Den zweiten Sieg im zweiten Auswärtsspiel holte sich der FSV Veritas Wittenberge/Breese am späten Freitagabend mit dem 3:2 (1:0) bei der SG Bornim. Damit kletterte die Veritas-Elf auf Tabellenplatz zwei, punktgleich mit Spitzenreiter BSC Rathenow.

„Es ging ganz schön zur Sache. Die Bornimer Spieler waren physisch sehr stark. Dazu kam der ungewohnt kleine Kunstrasenplatz“, sagte Veritas-Trainer Swen Bober zu den Begleitumständen. Die nicht ohne Folgen blieben. Norman Hurlbrink – gerade erst wieder genesen – und Alexander Helzel schieden verletzt aus. Hurlbrink verletzte sich am Knie, eine genaue Diagnose steht noch aus. Bei Helzel hofft der Coach, dass der Mittelfeldspieler schon am kommenden Samstag im Heimspiel gegen Rhinow/Großderschau wieder mitwirken kann.

Doch trotz der Abmessungen und der harten Gangart der Gastgeber, die Wittenberger hielten dagegen. Sie standen tief und lauerten auf Konter. Bei einem war Benjamin Kampehl zur Stelle und erzielte das 0:1 (35.).

Unmittelbar nach der Pause erhöhte erneut Kampehl auf 0:2. Bornim drückte, wurde stärker. Die Gäste spielten weiter defensiv und kamen dann durch einen weiteren, von Tobias Bober abgeschlossenen Konter zum 0:3 (75.). „Diese Führung war zu hoch. Bornim hatte auch einige gute Chancen“, berichtete der Veritas-Trainer.

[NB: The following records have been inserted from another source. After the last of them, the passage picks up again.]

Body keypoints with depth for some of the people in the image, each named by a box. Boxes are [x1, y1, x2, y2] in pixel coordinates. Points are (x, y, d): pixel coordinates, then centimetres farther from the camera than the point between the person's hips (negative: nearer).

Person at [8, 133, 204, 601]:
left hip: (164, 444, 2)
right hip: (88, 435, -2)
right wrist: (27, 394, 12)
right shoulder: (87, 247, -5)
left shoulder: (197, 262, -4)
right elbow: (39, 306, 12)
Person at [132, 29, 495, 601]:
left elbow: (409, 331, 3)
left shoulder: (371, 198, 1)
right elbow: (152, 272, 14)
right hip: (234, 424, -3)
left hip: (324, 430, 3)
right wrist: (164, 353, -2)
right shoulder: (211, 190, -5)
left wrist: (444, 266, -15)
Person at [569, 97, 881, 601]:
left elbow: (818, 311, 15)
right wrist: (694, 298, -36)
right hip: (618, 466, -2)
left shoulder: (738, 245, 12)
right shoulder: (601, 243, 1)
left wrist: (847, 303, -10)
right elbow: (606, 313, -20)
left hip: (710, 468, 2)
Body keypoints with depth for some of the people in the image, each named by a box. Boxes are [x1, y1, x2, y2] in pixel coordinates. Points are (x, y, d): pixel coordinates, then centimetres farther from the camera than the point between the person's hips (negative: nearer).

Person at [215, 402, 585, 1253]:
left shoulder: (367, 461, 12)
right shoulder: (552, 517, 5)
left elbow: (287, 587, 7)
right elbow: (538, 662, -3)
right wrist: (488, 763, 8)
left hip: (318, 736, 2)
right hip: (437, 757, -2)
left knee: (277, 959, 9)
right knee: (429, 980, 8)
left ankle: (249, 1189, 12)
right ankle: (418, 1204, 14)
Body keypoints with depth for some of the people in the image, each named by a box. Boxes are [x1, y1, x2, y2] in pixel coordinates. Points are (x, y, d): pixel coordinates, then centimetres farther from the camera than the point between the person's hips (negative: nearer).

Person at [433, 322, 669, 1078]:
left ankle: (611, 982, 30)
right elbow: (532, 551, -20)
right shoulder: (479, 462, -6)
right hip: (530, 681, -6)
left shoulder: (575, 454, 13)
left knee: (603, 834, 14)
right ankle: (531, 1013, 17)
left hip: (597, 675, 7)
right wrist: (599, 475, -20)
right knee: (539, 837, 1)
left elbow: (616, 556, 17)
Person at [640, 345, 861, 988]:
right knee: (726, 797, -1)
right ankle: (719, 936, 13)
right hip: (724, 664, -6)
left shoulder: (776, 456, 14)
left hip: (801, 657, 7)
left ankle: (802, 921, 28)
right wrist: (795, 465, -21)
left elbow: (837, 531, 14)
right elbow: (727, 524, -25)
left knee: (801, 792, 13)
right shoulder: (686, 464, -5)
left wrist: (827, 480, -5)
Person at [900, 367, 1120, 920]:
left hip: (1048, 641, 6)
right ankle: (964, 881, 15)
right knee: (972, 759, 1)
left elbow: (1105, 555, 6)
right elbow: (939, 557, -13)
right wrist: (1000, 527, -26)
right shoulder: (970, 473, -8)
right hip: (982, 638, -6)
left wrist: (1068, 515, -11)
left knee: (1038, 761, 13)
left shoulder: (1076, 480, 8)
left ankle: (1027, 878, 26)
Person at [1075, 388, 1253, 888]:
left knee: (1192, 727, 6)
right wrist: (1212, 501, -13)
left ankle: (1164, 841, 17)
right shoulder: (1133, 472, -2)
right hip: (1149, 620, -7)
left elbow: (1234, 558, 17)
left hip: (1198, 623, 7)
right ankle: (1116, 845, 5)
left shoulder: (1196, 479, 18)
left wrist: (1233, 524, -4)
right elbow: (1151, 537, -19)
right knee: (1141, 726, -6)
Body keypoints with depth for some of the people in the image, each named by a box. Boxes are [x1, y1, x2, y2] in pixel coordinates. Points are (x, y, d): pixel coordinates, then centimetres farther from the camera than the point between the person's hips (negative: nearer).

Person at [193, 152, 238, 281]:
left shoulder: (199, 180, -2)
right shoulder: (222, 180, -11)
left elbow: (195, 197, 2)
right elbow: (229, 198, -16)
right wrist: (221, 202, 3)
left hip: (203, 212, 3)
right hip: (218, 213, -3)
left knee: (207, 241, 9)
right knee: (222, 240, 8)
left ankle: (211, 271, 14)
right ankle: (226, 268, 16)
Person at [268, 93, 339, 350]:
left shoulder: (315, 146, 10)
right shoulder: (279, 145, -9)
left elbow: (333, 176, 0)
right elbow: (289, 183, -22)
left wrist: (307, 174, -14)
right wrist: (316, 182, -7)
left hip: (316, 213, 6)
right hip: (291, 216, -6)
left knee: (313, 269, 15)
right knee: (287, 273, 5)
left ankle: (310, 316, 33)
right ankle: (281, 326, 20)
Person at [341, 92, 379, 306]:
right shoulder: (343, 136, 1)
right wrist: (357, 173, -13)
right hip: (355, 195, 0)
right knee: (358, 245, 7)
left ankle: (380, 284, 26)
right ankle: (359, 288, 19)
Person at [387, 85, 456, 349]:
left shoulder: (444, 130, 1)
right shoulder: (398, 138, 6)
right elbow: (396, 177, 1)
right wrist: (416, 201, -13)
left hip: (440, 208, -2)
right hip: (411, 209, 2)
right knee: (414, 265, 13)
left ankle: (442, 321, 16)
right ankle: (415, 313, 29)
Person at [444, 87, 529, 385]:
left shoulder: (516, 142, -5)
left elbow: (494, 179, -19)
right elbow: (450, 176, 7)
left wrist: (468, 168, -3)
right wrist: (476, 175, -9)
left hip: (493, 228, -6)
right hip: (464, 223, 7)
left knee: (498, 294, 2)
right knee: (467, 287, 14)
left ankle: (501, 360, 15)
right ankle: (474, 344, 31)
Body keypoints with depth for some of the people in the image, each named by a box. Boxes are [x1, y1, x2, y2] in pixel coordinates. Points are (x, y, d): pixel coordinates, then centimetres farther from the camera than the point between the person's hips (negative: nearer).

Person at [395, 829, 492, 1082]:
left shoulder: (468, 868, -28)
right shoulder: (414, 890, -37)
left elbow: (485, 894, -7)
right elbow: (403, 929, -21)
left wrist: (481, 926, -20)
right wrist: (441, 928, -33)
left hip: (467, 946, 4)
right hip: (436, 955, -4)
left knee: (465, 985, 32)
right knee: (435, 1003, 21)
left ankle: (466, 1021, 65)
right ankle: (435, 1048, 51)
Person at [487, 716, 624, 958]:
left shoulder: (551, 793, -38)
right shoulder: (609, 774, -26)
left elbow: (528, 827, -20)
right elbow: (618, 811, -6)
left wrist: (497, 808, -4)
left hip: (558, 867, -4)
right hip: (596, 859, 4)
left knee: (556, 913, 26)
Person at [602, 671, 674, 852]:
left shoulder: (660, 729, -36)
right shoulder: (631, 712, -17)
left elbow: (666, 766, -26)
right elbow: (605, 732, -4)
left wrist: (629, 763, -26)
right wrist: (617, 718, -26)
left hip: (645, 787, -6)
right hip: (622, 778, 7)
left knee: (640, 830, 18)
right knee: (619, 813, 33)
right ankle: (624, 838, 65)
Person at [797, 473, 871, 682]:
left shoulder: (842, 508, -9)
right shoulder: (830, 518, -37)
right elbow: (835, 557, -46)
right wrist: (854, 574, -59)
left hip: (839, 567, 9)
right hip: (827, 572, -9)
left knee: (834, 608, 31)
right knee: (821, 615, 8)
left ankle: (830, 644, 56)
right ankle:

Die Platzherren gaben in der Schlussviertelstunde noch einmal richtig Gas. Robert Flügel (80., 87.) verkürzte auf 2:3. Doch Veritas bewies tollen Kampfgeist und rieb sich förmlich auf. Martin Marx im Tor mit tollen Paraden und eine vielfüßige Abwehr verhinderten den Ausgleichstreffer.

So verdiente sich der FSV Veritas, der ohne Martin Gehrke und Christian Münster antrat, den Auswärtssieg bei der SG Bornim. Die, so formulierte es Swen Bober, „uns aber alles abverlangt hat und bei der wir einiges einstecken mussten“.